Items listed in a dataset:
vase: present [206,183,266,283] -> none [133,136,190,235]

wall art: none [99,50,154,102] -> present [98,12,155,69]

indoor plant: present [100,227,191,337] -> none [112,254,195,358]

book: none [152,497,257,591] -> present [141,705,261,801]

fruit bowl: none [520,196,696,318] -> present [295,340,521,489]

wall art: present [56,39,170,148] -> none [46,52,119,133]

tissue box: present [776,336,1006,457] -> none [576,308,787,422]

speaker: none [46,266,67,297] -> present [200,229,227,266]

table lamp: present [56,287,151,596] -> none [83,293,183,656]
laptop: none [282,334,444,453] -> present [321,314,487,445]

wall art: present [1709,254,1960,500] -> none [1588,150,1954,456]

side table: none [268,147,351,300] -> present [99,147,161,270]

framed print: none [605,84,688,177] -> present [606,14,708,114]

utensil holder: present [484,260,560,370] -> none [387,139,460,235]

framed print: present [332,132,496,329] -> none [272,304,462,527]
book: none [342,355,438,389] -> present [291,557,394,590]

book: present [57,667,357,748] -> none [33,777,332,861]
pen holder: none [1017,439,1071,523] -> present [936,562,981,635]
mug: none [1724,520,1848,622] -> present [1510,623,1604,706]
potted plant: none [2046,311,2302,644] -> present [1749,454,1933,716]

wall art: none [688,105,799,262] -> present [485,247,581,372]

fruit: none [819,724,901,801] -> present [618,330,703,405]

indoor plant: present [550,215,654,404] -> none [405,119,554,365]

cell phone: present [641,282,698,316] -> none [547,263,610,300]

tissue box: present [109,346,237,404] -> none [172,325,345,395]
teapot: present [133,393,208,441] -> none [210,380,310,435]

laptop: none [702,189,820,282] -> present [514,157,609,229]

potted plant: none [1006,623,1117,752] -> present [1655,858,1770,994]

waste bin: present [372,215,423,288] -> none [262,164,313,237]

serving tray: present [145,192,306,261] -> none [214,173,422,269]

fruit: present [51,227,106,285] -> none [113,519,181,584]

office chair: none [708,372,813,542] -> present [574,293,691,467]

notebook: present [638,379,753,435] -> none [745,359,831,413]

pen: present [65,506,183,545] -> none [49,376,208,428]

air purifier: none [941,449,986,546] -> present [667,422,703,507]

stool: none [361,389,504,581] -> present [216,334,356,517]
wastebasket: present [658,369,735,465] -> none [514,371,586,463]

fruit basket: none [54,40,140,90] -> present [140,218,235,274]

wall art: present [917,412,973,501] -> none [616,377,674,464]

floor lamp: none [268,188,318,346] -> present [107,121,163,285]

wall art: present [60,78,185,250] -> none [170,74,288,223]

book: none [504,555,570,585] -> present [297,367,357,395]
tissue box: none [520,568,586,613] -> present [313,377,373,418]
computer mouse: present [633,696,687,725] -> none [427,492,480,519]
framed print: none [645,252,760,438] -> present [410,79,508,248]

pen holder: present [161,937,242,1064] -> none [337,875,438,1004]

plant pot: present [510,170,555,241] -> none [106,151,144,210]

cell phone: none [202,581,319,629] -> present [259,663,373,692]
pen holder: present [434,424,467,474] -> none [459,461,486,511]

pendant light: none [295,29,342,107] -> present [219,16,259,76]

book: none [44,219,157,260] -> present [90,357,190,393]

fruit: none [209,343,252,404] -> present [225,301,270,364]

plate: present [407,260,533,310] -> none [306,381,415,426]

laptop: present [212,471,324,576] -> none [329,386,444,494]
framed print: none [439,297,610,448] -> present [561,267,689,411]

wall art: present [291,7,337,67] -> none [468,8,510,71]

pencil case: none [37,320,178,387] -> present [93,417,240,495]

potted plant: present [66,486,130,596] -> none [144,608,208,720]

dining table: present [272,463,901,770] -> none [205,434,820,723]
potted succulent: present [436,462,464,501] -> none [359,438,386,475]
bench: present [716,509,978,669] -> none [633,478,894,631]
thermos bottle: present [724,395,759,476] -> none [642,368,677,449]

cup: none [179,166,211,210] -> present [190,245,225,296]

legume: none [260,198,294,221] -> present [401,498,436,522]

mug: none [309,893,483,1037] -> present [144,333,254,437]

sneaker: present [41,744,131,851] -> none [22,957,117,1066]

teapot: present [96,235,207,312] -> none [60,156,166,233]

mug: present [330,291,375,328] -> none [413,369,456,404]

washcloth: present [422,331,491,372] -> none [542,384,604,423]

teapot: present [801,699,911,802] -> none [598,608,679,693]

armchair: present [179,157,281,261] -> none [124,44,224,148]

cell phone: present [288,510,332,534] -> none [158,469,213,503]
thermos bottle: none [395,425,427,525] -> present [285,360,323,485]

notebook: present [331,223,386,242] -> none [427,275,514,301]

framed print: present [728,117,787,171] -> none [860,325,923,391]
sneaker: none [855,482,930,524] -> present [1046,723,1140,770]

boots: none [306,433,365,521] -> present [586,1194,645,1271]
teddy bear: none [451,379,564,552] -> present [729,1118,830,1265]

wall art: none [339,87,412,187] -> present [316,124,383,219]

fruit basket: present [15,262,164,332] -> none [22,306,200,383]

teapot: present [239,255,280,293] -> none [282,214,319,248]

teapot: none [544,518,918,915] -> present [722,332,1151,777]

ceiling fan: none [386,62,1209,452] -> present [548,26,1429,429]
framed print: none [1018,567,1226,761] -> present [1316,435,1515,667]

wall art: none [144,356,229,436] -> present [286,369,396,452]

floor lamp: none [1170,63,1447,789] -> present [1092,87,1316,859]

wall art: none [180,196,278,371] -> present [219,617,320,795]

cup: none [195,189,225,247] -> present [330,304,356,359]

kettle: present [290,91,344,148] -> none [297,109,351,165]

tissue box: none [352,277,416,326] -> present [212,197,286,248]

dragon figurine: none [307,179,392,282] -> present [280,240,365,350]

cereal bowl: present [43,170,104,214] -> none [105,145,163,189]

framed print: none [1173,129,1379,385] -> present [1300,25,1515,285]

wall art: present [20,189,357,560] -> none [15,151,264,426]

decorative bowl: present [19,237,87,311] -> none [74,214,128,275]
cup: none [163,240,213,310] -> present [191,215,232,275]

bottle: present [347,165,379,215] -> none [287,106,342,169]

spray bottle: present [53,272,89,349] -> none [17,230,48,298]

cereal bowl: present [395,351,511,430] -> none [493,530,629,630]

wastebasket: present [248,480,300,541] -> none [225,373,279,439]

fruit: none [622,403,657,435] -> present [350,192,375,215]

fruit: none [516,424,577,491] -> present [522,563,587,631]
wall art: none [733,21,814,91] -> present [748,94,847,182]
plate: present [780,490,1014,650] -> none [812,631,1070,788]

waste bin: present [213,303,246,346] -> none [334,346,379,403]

Task to complete: Copy out all the entries exactly once more.

Exercise solution:
vase: present [206,183,266,283] -> none [133,136,190,235]

wall art: none [99,50,154,102] -> present [98,12,155,69]

indoor plant: present [100,227,191,337] -> none [112,254,195,358]

book: none [152,497,257,591] -> present [141,705,261,801]

fruit bowl: none [520,196,696,318] -> present [295,340,521,489]

wall art: present [56,39,170,148] -> none [46,52,119,133]

tissue box: present [776,336,1006,457] -> none [576,308,787,422]

speaker: none [46,266,67,297] -> present [200,229,227,266]

table lamp: present [56,287,151,596] -> none [83,293,183,656]
laptop: none [282,334,444,453] -> present [321,314,487,445]

wall art: present [1709,254,1960,500] -> none [1588,150,1954,456]

side table: none [268,147,351,300] -> present [99,147,161,270]

framed print: none [605,84,688,177] -> present [606,14,708,114]

utensil holder: present [484,260,560,370] -> none [387,139,460,235]

framed print: present [332,132,496,329] -> none [272,304,462,527]
book: none [342,355,438,389] -> present [291,557,394,590]

book: present [57,667,357,748] -> none [33,777,332,861]
pen holder: none [1017,439,1071,523] -> present [936,562,981,635]
mug: none [1724,520,1848,622] -> present [1510,623,1604,706]
potted plant: none [2046,311,2302,644] -> present [1749,454,1933,716]

wall art: none [688,105,799,262] -> present [485,247,581,372]

fruit: none [819,724,901,801] -> present [618,330,703,405]

indoor plant: present [550,215,654,404] -> none [405,119,554,365]

cell phone: present [641,282,698,316] -> none [547,263,610,300]

tissue box: present [109,346,237,404] -> none [172,325,345,395]
teapot: present [133,393,208,441] -> none [210,380,310,435]

laptop: none [702,189,820,282] -> present [514,157,609,229]

potted plant: none [1006,623,1117,752] -> present [1655,858,1770,994]

waste bin: present [372,215,423,288] -> none [262,164,313,237]

serving tray: present [145,192,306,261] -> none [214,173,422,269]

fruit: present [51,227,106,285] -> none [113,519,181,584]

office chair: none [708,372,813,542] -> present [574,293,691,467]

notebook: present [638,379,753,435] -> none [745,359,831,413]

pen: present [65,506,183,545] -> none [49,376,208,428]

air purifier: none [941,449,986,546] -> present [667,422,703,507]

stool: none [361,389,504,581] -> present [216,334,356,517]
wastebasket: present [658,369,735,465] -> none [514,371,586,463]

fruit basket: none [54,40,140,90] -> present [140,218,235,274]

wall art: present [917,412,973,501] -> none [616,377,674,464]

floor lamp: none [268,188,318,346] -> present [107,121,163,285]

wall art: present [60,78,185,250] -> none [170,74,288,223]

book: none [504,555,570,585] -> present [297,367,357,395]
tissue box: none [520,568,586,613] -> present [313,377,373,418]
computer mouse: present [633,696,687,725] -> none [427,492,480,519]
framed print: none [645,252,760,438] -> present [410,79,508,248]

pen holder: present [161,937,242,1064] -> none [337,875,438,1004]

plant pot: present [510,170,555,241] -> none [106,151,144,210]

cell phone: none [202,581,319,629] -> present [259,663,373,692]
pen holder: present [434,424,467,474] -> none [459,461,486,511]

pendant light: none [295,29,342,107] -> present [219,16,259,76]

book: none [44,219,157,260] -> present [90,357,190,393]

fruit: none [209,343,252,404] -> present [225,301,270,364]

plate: present [407,260,533,310] -> none [306,381,415,426]

laptop: present [212,471,324,576] -> none [329,386,444,494]
framed print: none [439,297,610,448] -> present [561,267,689,411]

wall art: present [291,7,337,67] -> none [468,8,510,71]

pencil case: none [37,320,178,387] -> present [93,417,240,495]

potted plant: present [66,486,130,596] -> none [144,608,208,720]

dining table: present [272,463,901,770] -> none [205,434,820,723]
potted succulent: present [436,462,464,501] -> none [359,438,386,475]
bench: present [716,509,978,669] -> none [633,478,894,631]
thermos bottle: present [724,395,759,476] -> none [642,368,677,449]

cup: none [179,166,211,210] -> present [190,245,225,296]

legume: none [260,198,294,221] -> present [401,498,436,522]

mug: none [309,893,483,1037] -> present [144,333,254,437]

sneaker: present [41,744,131,851] -> none [22,957,117,1066]

teapot: present [96,235,207,312] -> none [60,156,166,233]

mug: present [330,291,375,328] -> none [413,369,456,404]

washcloth: present [422,331,491,372] -> none [542,384,604,423]

teapot: present [801,699,911,802] -> none [598,608,679,693]

armchair: present [179,157,281,261] -> none [124,44,224,148]

cell phone: present [288,510,332,534] -> none [158,469,213,503]
thermos bottle: none [395,425,427,525] -> present [285,360,323,485]

notebook: present [331,223,386,242] -> none [427,275,514,301]

framed print: present [728,117,787,171] -> none [860,325,923,391]
sneaker: none [855,482,930,524] -> present [1046,723,1140,770]

boots: none [306,433,365,521] -> present [586,1194,645,1271]
teddy bear: none [451,379,564,552] -> present [729,1118,830,1265]

wall art: none [339,87,412,187] -> present [316,124,383,219]

fruit basket: present [15,262,164,332] -> none [22,306,200,383]

teapot: present [239,255,280,293] -> none [282,214,319,248]

teapot: none [544,518,918,915] -> present [722,332,1151,777]

ceiling fan: none [386,62,1209,452] -> present [548,26,1429,429]
framed print: none [1018,567,1226,761] -> present [1316,435,1515,667]

wall art: none [144,356,229,436] -> present [286,369,396,452]

floor lamp: none [1170,63,1447,789] -> present [1092,87,1316,859]

wall art: none [180,196,278,371] -> present [219,617,320,795]

cup: none [195,189,225,247] -> present [330,304,356,359]

kettle: present [290,91,344,148] -> none [297,109,351,165]

tissue box: none [352,277,416,326] -> present [212,197,286,248]

dragon figurine: none [307,179,392,282] -> present [280,240,365,350]

cereal bowl: present [43,170,104,214] -> none [105,145,163,189]

framed print: none [1173,129,1379,385] -> present [1300,25,1515,285]

wall art: present [20,189,357,560] -> none [15,151,264,426]

decorative bowl: present [19,237,87,311] -> none [74,214,128,275]
cup: none [163,240,213,310] -> present [191,215,232,275]

bottle: present [347,165,379,215] -> none [287,106,342,169]

spray bottle: present [53,272,89,349] -> none [17,230,48,298]

cereal bowl: present [395,351,511,430] -> none [493,530,629,630]

wastebasket: present [248,480,300,541] -> none [225,373,279,439]

fruit: none [622,403,657,435] -> present [350,192,375,215]

fruit: none [516,424,577,491] -> present [522,563,587,631]
wall art: none [733,21,814,91] -> present [748,94,847,182]
plate: present [780,490,1014,650] -> none [812,631,1070,788]

waste bin: present [213,303,246,346] -> none [334,346,379,403]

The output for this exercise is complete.